Goal –
Copy out every line of the material below, putting "species name" in place of "scientific name" and leaving everything else as it is.

Data –
+++++

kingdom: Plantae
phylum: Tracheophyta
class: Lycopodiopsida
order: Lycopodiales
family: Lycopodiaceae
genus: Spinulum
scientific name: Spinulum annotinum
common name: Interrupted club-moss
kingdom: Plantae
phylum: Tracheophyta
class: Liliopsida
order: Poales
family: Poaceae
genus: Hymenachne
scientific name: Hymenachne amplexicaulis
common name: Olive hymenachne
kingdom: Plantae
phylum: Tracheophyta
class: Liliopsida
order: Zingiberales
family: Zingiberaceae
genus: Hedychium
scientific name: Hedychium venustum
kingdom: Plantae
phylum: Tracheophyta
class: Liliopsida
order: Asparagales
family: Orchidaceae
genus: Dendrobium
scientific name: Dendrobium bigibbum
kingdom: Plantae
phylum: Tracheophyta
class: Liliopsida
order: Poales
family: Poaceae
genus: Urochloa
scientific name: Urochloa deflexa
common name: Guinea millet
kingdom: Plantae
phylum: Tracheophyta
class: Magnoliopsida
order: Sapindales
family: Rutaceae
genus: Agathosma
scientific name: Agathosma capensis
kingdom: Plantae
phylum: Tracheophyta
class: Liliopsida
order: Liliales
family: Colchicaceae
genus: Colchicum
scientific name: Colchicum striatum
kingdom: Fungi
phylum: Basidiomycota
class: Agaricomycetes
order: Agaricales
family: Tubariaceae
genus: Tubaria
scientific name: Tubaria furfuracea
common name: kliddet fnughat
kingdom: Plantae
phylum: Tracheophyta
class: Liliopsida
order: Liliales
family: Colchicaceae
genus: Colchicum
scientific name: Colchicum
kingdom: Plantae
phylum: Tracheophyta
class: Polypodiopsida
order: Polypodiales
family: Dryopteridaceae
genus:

+++++

Solution to this problem –
kingdom: Plantae
phylum: Tracheophyta
class: Lycopodiopsida
order: Lycopodiales
family: Lycopodiaceae
genus: Spinulum
species name: Spinulum annotinum
common name: Interrupted club-moss
kingdom: Plantae
phylum: Tracheophyta
class: Liliopsida
order: Poales
family: Poaceae
genus: Hymenachne
species name: Hymenachne amplexicaulis
common name: Olive hymenachne
kingdom: Plantae
phylum: Tracheophyta
class: Liliopsida
order: Zingiberales
family: Zingiberaceae
genus: Hedychium
species name: Hedychium venustum
kingdom: Plantae
phylum: Tracheophyta
class: Liliopsida
order: Asparagales
family: Orchidaceae
genus: Dendrobium
species name: Dendrobium bigibbum
kingdom: Plantae
phylum: Tracheophyta
class: Liliopsida
order: Poales
family: Poaceae
genus: Urochloa
species name: Urochloa deflexa
common name: Guinea millet
kingdom: Plantae
phylum: Tracheophyta
class: Magnoliopsida
order: Sapindales
family: Rutaceae
genus: Agathosma
species name: Agathosma capensis
kingdom: Plantae
phylum: Tracheophyta
class: Liliopsida
order: Liliales
family: Colchicaceae
genus: Colchicum
species name: Colchicum striatum
kingdom: Fungi
phylum: Basidiomycota
class: Agaricomycetes
order: Agaricales
family: Tubariaceae
genus: Tubaria
species name: Tubaria furfuracea
common name: kliddet fnughat
kingdom: Plantae
phylum: Tracheophyta
class: Liliopsida
order: Liliales
family: Colchicaceae
genus: Colchicum
species name: Colchicum
kingdom: Plantae
phylum: Tracheophyta
class: Polypodiopsida
order: Polypodiales
family: Dryopteridaceae
genus:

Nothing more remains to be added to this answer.